Previously I talked about the data loading in Neuraltalk2. One bad thing to use h5 file is obvious: we duplicate the space for saving the data. And in some sense, it’s a little complicated to modify the h5 file if we have some change in the dataset.

So, fb.resnet.torch has given us a good way to show how we can read the data efficiently without creating a new file.

The multi-threaded way has two main parts:

  • a dataloader.lua which is a general wrapper for different datasets, and can load data in parallel.
  • datasets/[dataset].lua, which provides the implementation to the dataloader, including initialization, preprocessing, and individual loading.

Some thing which may be useful:

  • Each thread has its own enviroment. First, it has its own global variables. Secondly, all the packages used in threads need to be required inside the thread. Thirdly, the lua_path and lua_cpath is the same as the system, but not the current enviroment of th (Previously I explicitly claim lua_path and lua_cpath in the command th, and then when I start the threads, I can’t find some packages). If the error is cannot find package, check the global enviroment variable.
  • Each job will be serialized before sending to each thread (only for asynchronizely addjob mode), so it’s possible if you are calling some functions which cannot be serialized (in my case, functions for hdf5). But in most cases, if you meet problem saying unserializable, the main reason is you didin’t require that package.

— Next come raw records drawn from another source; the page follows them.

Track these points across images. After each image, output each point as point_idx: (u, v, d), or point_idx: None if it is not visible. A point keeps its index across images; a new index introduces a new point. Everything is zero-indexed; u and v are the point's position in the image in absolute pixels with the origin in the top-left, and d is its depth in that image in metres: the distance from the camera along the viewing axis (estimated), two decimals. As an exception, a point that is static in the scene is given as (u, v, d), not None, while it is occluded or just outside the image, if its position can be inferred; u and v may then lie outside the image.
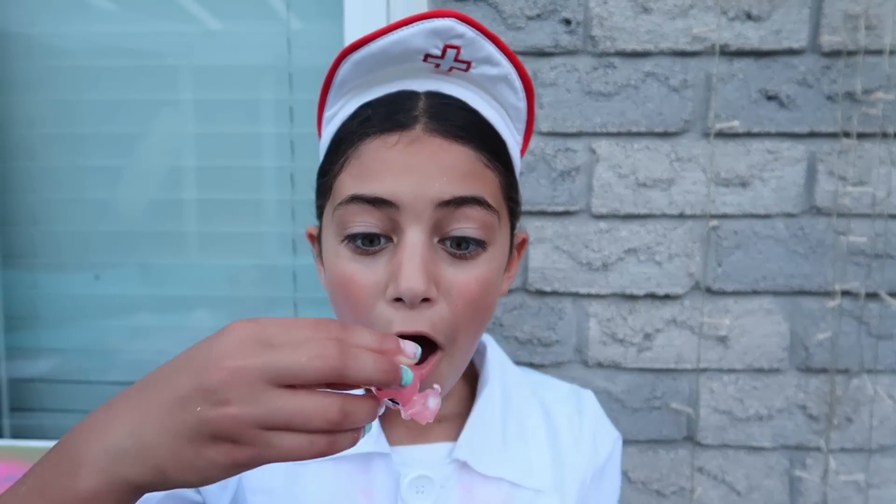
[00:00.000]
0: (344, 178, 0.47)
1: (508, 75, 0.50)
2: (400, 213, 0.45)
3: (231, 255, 1.09)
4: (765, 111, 0.84)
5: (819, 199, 0.85)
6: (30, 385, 1.14)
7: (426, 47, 0.46)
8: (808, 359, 0.87)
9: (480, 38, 0.47)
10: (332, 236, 0.49)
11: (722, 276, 0.87)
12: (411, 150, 0.46)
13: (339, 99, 0.51)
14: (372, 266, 0.46)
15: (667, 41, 0.84)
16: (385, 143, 0.46)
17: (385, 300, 0.46)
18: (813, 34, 0.83)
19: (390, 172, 0.45)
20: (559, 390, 0.64)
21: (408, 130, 0.46)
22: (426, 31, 0.45)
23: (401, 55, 0.47)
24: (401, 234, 0.46)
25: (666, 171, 0.86)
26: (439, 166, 0.46)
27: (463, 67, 0.48)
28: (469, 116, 0.49)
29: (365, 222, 0.46)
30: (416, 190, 0.45)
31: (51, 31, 1.08)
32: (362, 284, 0.46)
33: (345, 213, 0.47)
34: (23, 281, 1.12)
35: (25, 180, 1.10)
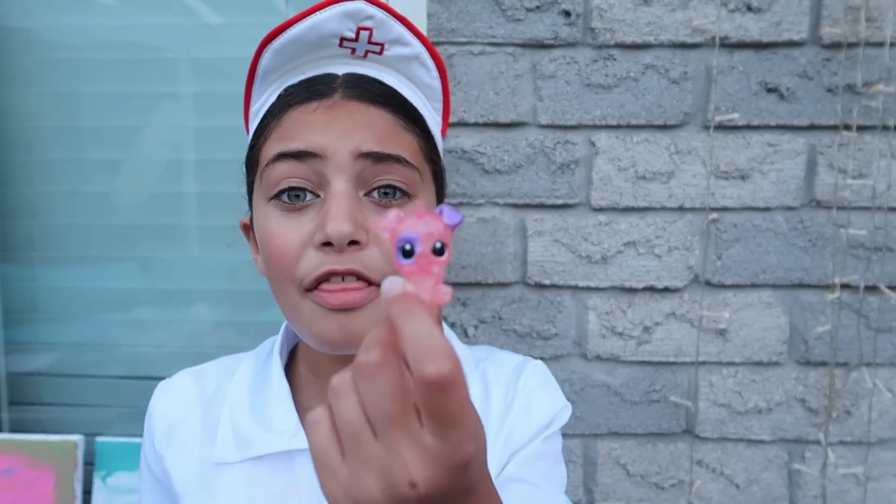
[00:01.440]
0: (268, 145, 0.50)
1: (420, 55, 0.53)
2: (324, 164, 0.47)
3: (230, 249, 1.09)
4: (765, 103, 0.84)
5: (819, 192, 0.85)
6: (29, 379, 1.14)
7: (340, 30, 0.49)
8: (807, 352, 0.87)
9: (390, 20, 0.50)
10: (261, 203, 0.50)
11: (721, 269, 0.86)
12: (331, 111, 0.49)
13: (263, 91, 0.53)
14: (300, 221, 0.48)
15: (667, 33, 0.83)
16: (305, 109, 0.49)
17: (313, 247, 0.47)
18: (813, 26, 0.83)
19: (311, 130, 0.48)
20: (505, 363, 0.61)
21: (327, 98, 0.49)
22: (338, 14, 0.48)
23: (317, 40, 0.50)
24: (327, 187, 0.48)
25: (665, 164, 0.86)
26: (359, 124, 0.48)
27: (377, 50, 0.51)
28: (385, 89, 0.52)
29: (290, 178, 0.48)
30: (338, 142, 0.47)
31: (49, 24, 1.07)
32: (290, 237, 0.48)
33: (271, 172, 0.49)
34: (22, 275, 1.12)
35: (24, 173, 1.10)
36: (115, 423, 1.13)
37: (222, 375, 0.60)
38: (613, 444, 0.89)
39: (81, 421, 1.12)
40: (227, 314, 1.11)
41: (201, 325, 1.12)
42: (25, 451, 0.98)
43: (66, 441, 0.97)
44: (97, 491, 0.99)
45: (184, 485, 0.54)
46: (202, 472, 0.54)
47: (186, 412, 0.58)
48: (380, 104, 0.50)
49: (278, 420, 0.54)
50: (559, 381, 0.66)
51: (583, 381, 0.88)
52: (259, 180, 0.51)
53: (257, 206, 0.52)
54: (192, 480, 0.54)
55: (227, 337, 1.11)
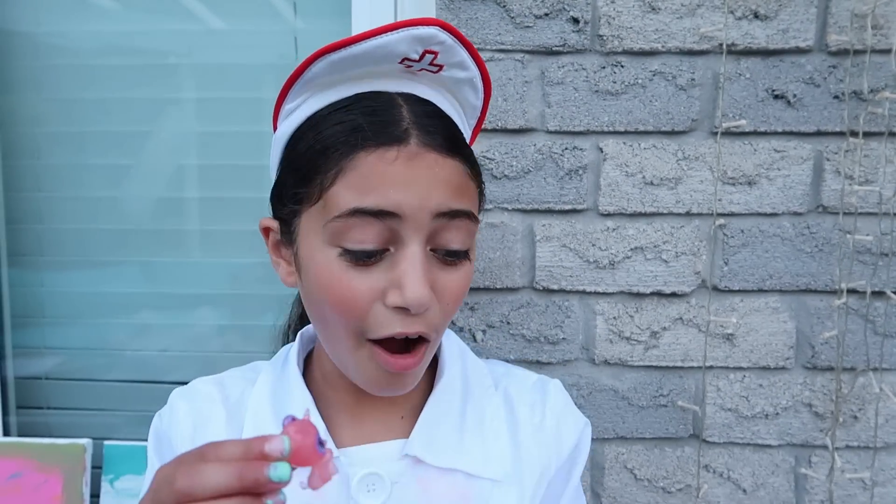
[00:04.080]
0: (340, 190, 0.47)
1: (474, 78, 0.54)
2: (402, 223, 0.47)
3: (234, 253, 1.09)
4: (772, 110, 0.85)
5: (825, 197, 0.86)
6: (36, 383, 1.14)
7: (407, 52, 0.48)
8: (814, 357, 0.87)
9: (457, 46, 0.50)
10: (320, 244, 0.49)
11: (728, 274, 0.87)
12: (412, 164, 0.47)
13: (302, 93, 0.51)
14: (369, 274, 0.48)
15: (674, 40, 0.84)
16: (384, 157, 0.47)
17: (384, 305, 0.48)
18: (820, 33, 0.84)
19: (393, 185, 0.46)
20: (524, 381, 0.63)
21: (404, 145, 0.47)
22: (410, 37, 0.47)
23: (380, 58, 0.49)
24: (400, 245, 0.48)
25: (673, 170, 0.86)
26: (436, 180, 0.48)
27: (434, 70, 0.51)
28: (450, 127, 0.51)
29: (366, 238, 0.47)
30: (419, 201, 0.47)
31: (55, 29, 1.08)
32: (360, 291, 0.47)
33: (344, 225, 0.47)
34: (29, 279, 1.12)
35: (31, 179, 1.11)
36: (122, 427, 1.13)
37: (242, 385, 0.60)
38: (621, 448, 0.89)
39: (89, 425, 1.12)
40: (230, 318, 1.11)
41: (205, 330, 1.12)
42: (33, 454, 0.98)
43: (74, 444, 0.98)
44: (105, 494, 0.99)
45: None
46: None
47: (212, 414, 0.58)
48: (451, 153, 0.50)
49: None
50: (567, 386, 0.67)
51: (590, 386, 0.89)
52: (320, 220, 0.49)
53: (314, 241, 0.49)
54: None
55: (231, 341, 1.12)
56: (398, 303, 0.47)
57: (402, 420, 0.58)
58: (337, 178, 0.47)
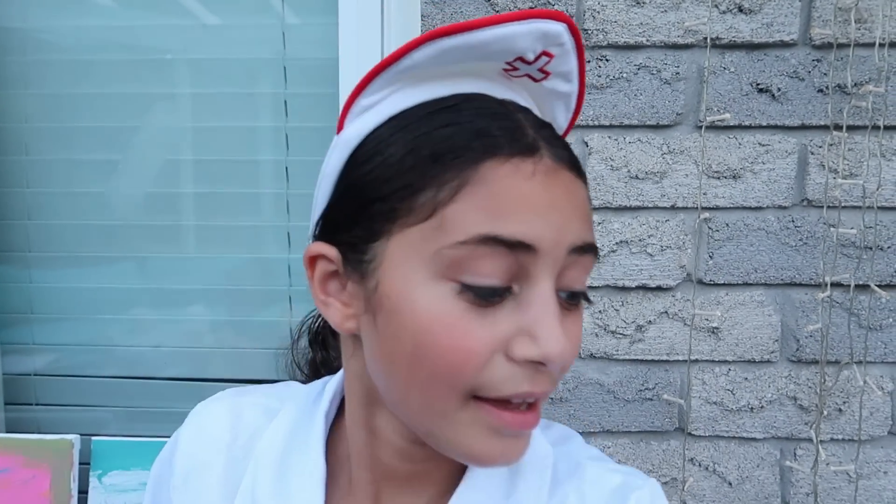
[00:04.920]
0: (463, 209, 0.38)
1: (571, 95, 0.46)
2: (535, 258, 0.38)
3: (227, 249, 1.09)
4: (756, 104, 0.85)
5: (810, 191, 0.86)
6: (25, 379, 1.14)
7: (525, 50, 0.41)
8: (798, 350, 0.88)
9: (573, 52, 0.43)
10: (425, 276, 0.39)
11: (713, 268, 0.87)
12: (550, 183, 0.39)
13: (389, 85, 0.42)
14: (493, 320, 0.38)
15: (659, 34, 0.84)
16: (519, 170, 0.38)
17: (506, 357, 0.38)
18: (804, 27, 0.84)
19: (533, 209, 0.38)
20: (598, 487, 0.47)
21: (539, 158, 0.39)
22: (536, 31, 0.40)
23: (495, 53, 0.41)
24: (528, 283, 0.38)
25: (658, 164, 0.86)
26: (574, 206, 0.40)
27: (538, 77, 0.43)
28: (566, 143, 0.43)
29: (493, 272, 0.38)
30: (557, 233, 0.38)
31: (44, 25, 1.08)
32: (482, 340, 0.37)
33: (469, 255, 0.37)
34: (18, 276, 1.12)
35: (20, 174, 1.11)
36: (111, 423, 1.13)
37: (261, 420, 0.51)
38: (607, 441, 0.89)
39: (77, 421, 1.12)
40: (224, 314, 1.11)
41: (198, 325, 1.12)
42: (21, 450, 0.98)
43: (61, 440, 0.98)
44: (93, 490, 0.99)
45: None
46: None
47: (211, 457, 0.50)
48: (580, 174, 0.42)
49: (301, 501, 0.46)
50: None
51: (576, 380, 0.89)
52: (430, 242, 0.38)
53: (415, 272, 0.39)
54: None
55: (225, 337, 1.12)
56: (532, 356, 0.37)
57: None
58: (459, 192, 0.38)
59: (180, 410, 1.08)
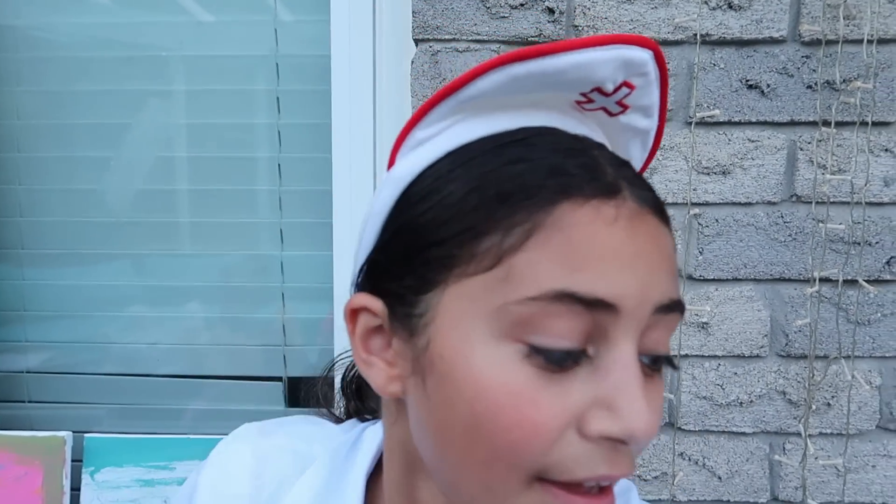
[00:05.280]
0: (535, 258, 0.33)
1: (651, 131, 0.41)
2: (617, 318, 0.33)
3: (220, 246, 1.10)
4: (746, 100, 0.85)
5: (799, 187, 0.86)
6: (18, 377, 1.14)
7: (604, 80, 0.36)
8: (787, 345, 0.88)
9: (655, 84, 0.38)
10: (486, 335, 0.34)
11: (703, 263, 0.88)
12: (635, 230, 0.34)
13: (448, 117, 0.38)
14: (563, 387, 0.33)
15: (649, 30, 0.85)
16: (600, 214, 0.33)
17: (578, 433, 0.33)
18: (793, 23, 0.84)
19: (615, 262, 0.33)
20: None
21: (621, 200, 0.34)
22: (620, 59, 0.36)
23: (571, 82, 0.37)
24: (609, 347, 0.34)
25: (648, 160, 0.87)
26: (662, 256, 0.35)
27: (615, 111, 0.39)
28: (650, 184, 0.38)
29: (569, 333, 0.33)
30: (643, 291, 0.33)
31: (39, 22, 1.08)
32: (552, 413, 0.32)
33: (539, 313, 0.33)
34: (10, 273, 1.12)
35: (13, 172, 1.10)
36: (104, 420, 1.13)
37: (288, 468, 0.46)
38: (598, 436, 0.90)
39: (70, 418, 1.12)
40: (217, 311, 1.11)
41: (192, 322, 1.13)
42: (13, 447, 0.98)
43: (54, 437, 0.98)
44: (86, 487, 1.00)
45: None
46: None
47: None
48: (666, 220, 0.37)
49: None
50: None
51: (567, 375, 0.90)
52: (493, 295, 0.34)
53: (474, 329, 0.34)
54: None
55: (220, 334, 1.12)
56: (612, 432, 0.32)
57: None
58: (529, 239, 0.33)
59: (174, 408, 1.09)
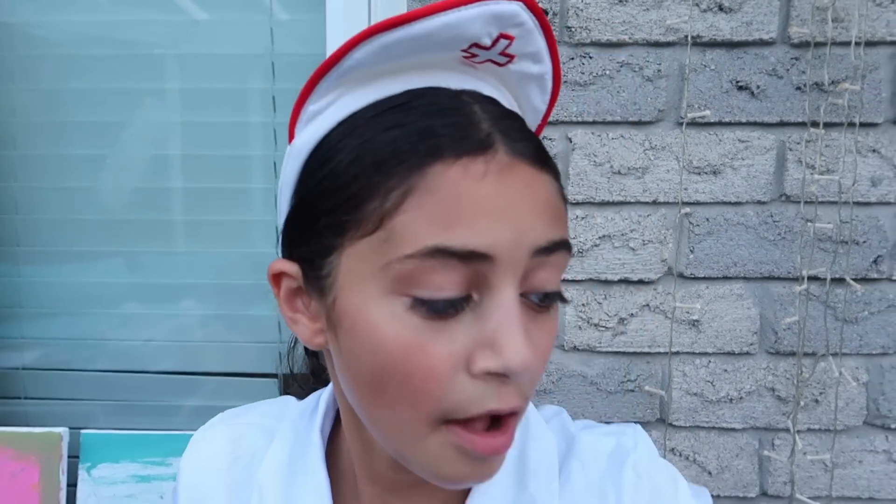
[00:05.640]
0: (410, 219, 0.35)
1: (544, 75, 0.42)
2: (493, 266, 0.35)
3: (215, 244, 1.10)
4: (736, 101, 0.87)
5: (788, 187, 0.88)
6: (13, 373, 1.14)
7: (479, 35, 0.37)
8: (776, 342, 0.90)
9: (537, 30, 0.39)
10: (377, 292, 0.36)
11: (694, 261, 0.89)
12: (505, 182, 0.36)
13: (334, 88, 0.40)
14: (450, 334, 0.36)
15: (641, 32, 0.86)
16: (468, 172, 0.35)
17: (468, 374, 0.36)
18: (783, 26, 0.85)
19: (484, 216, 0.35)
20: (595, 458, 0.46)
21: (491, 154, 0.36)
22: (487, 14, 0.37)
23: (445, 42, 0.38)
24: (490, 292, 0.36)
25: (640, 160, 0.88)
26: (535, 203, 0.37)
27: (502, 62, 0.40)
28: (532, 132, 0.40)
29: (448, 284, 0.35)
30: (517, 237, 0.35)
31: (34, 20, 1.08)
32: (441, 358, 0.35)
33: (418, 269, 0.35)
34: (6, 270, 1.13)
35: (8, 169, 1.11)
36: (100, 416, 1.13)
37: (259, 442, 0.50)
38: (590, 432, 0.91)
39: (66, 415, 1.13)
40: (213, 308, 1.12)
41: (188, 320, 1.13)
42: (9, 443, 0.99)
43: (50, 433, 0.98)
44: (82, 482, 1.00)
45: None
46: None
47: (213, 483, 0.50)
48: (543, 166, 0.38)
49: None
50: None
51: (560, 372, 0.91)
52: (378, 259, 0.36)
53: (367, 287, 0.37)
54: None
55: (215, 331, 1.13)
56: (494, 368, 0.35)
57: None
58: (405, 201, 0.35)
59: (170, 404, 1.10)
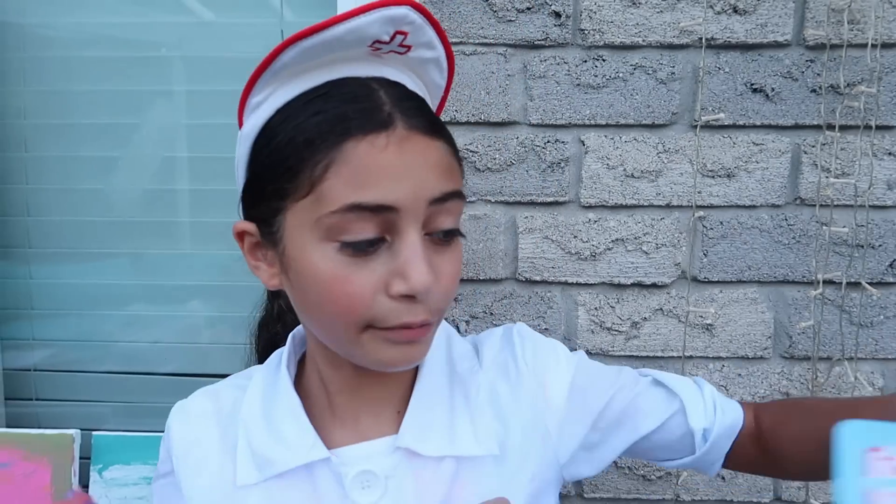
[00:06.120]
0: (333, 184, 0.46)
1: (440, 58, 0.53)
2: (398, 214, 0.46)
3: (223, 245, 1.10)
4: (750, 104, 0.86)
5: (803, 190, 0.87)
6: (25, 375, 1.14)
7: (379, 34, 0.48)
8: (791, 347, 0.89)
9: (426, 25, 0.50)
10: (313, 240, 0.48)
11: (708, 265, 0.88)
12: (403, 150, 0.47)
13: (269, 84, 0.50)
14: (369, 267, 0.47)
15: (655, 34, 0.85)
16: (374, 145, 0.46)
17: (387, 296, 0.47)
18: (798, 28, 0.85)
19: (388, 177, 0.46)
20: (493, 341, 0.62)
21: (392, 130, 0.47)
22: (382, 18, 0.47)
23: (352, 42, 0.48)
24: (397, 234, 0.47)
25: (653, 163, 0.87)
26: (428, 165, 0.48)
27: (402, 52, 0.51)
28: (426, 108, 0.51)
29: (365, 230, 0.46)
30: (415, 192, 0.47)
31: (44, 21, 1.08)
32: (362, 285, 0.47)
33: (341, 221, 0.46)
34: (17, 272, 1.13)
35: (19, 171, 1.11)
36: (111, 418, 1.14)
37: (236, 394, 0.60)
38: (602, 437, 0.91)
39: (77, 416, 1.13)
40: (220, 310, 1.12)
41: (196, 321, 1.13)
42: (21, 444, 0.99)
43: (62, 435, 0.98)
44: (94, 484, 1.00)
45: None
46: (223, 494, 0.55)
47: (203, 432, 0.58)
48: (436, 134, 0.49)
49: (293, 435, 0.55)
50: None
51: (572, 376, 0.90)
52: (311, 215, 0.47)
53: (306, 237, 0.48)
54: (213, 501, 0.55)
55: (221, 333, 1.13)
56: (403, 291, 0.47)
57: (398, 415, 0.57)
58: (328, 171, 0.46)
59: (180, 406, 1.10)
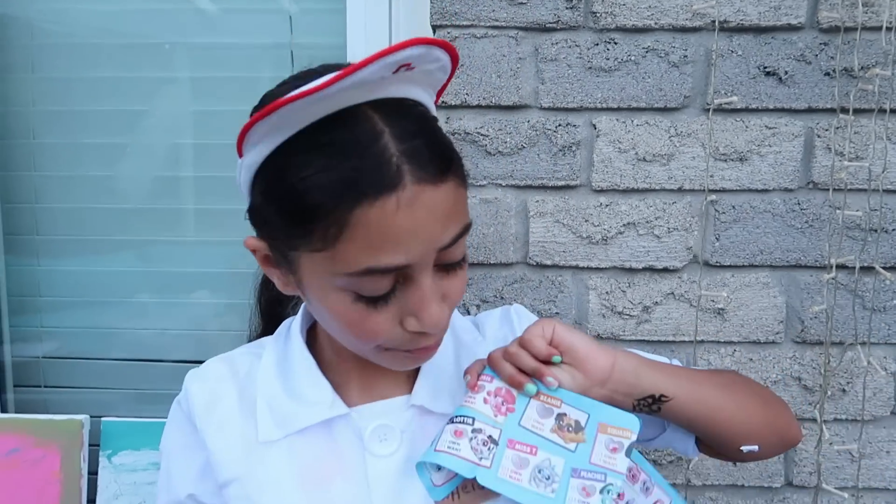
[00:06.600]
0: (348, 248, 0.47)
1: (444, 65, 0.52)
2: (412, 268, 0.49)
3: (231, 233, 1.10)
4: (763, 87, 0.85)
5: (816, 174, 0.86)
6: (34, 363, 1.15)
7: (382, 73, 0.46)
8: (803, 331, 0.88)
9: (430, 51, 0.48)
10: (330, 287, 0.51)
11: (720, 249, 0.88)
12: (413, 209, 0.47)
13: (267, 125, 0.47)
14: (386, 309, 0.51)
15: (667, 17, 0.85)
16: (385, 210, 0.46)
17: (402, 328, 0.52)
18: (811, 10, 0.84)
19: (400, 240, 0.47)
20: (492, 320, 0.70)
21: (401, 190, 0.46)
22: (384, 65, 0.45)
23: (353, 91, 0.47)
24: (411, 282, 0.50)
25: (665, 147, 0.87)
26: (436, 216, 0.49)
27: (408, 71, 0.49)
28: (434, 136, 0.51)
29: (380, 287, 0.49)
30: (426, 246, 0.49)
31: (49, 9, 1.08)
32: (377, 323, 0.51)
33: (358, 280, 0.49)
34: (25, 262, 1.13)
35: (26, 159, 1.11)
36: (119, 405, 1.14)
37: (250, 360, 0.63)
38: (613, 422, 0.90)
39: (85, 403, 1.13)
40: (227, 297, 1.12)
41: (203, 309, 1.13)
42: (31, 430, 0.99)
43: (71, 420, 0.99)
44: (103, 469, 1.00)
45: (226, 460, 0.57)
46: (247, 451, 0.57)
47: (223, 392, 0.60)
48: (444, 176, 0.49)
49: (312, 393, 0.58)
50: None
51: (583, 361, 0.90)
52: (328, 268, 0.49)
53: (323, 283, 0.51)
54: (237, 458, 0.57)
55: (229, 321, 1.13)
56: (417, 329, 0.51)
57: (409, 379, 0.62)
58: (341, 235, 0.47)
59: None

I haven’t done any tests on the speed. Both way should be fast. I believe the hdf5 has its own strategy to load data into memory to avoid reading from disk. And the threaded way apparently can use the BUS more efficiently. But I have no idea which is faster. If loading data randomly, the preloading of hdf5 may not work, and threaded way could be faster. But if we read data sequentially, the threaded way depends much on the disk speed, which I think if the disk is SSD, the speed may be similar, but HDD would make threaded way possibly slower than hdf5.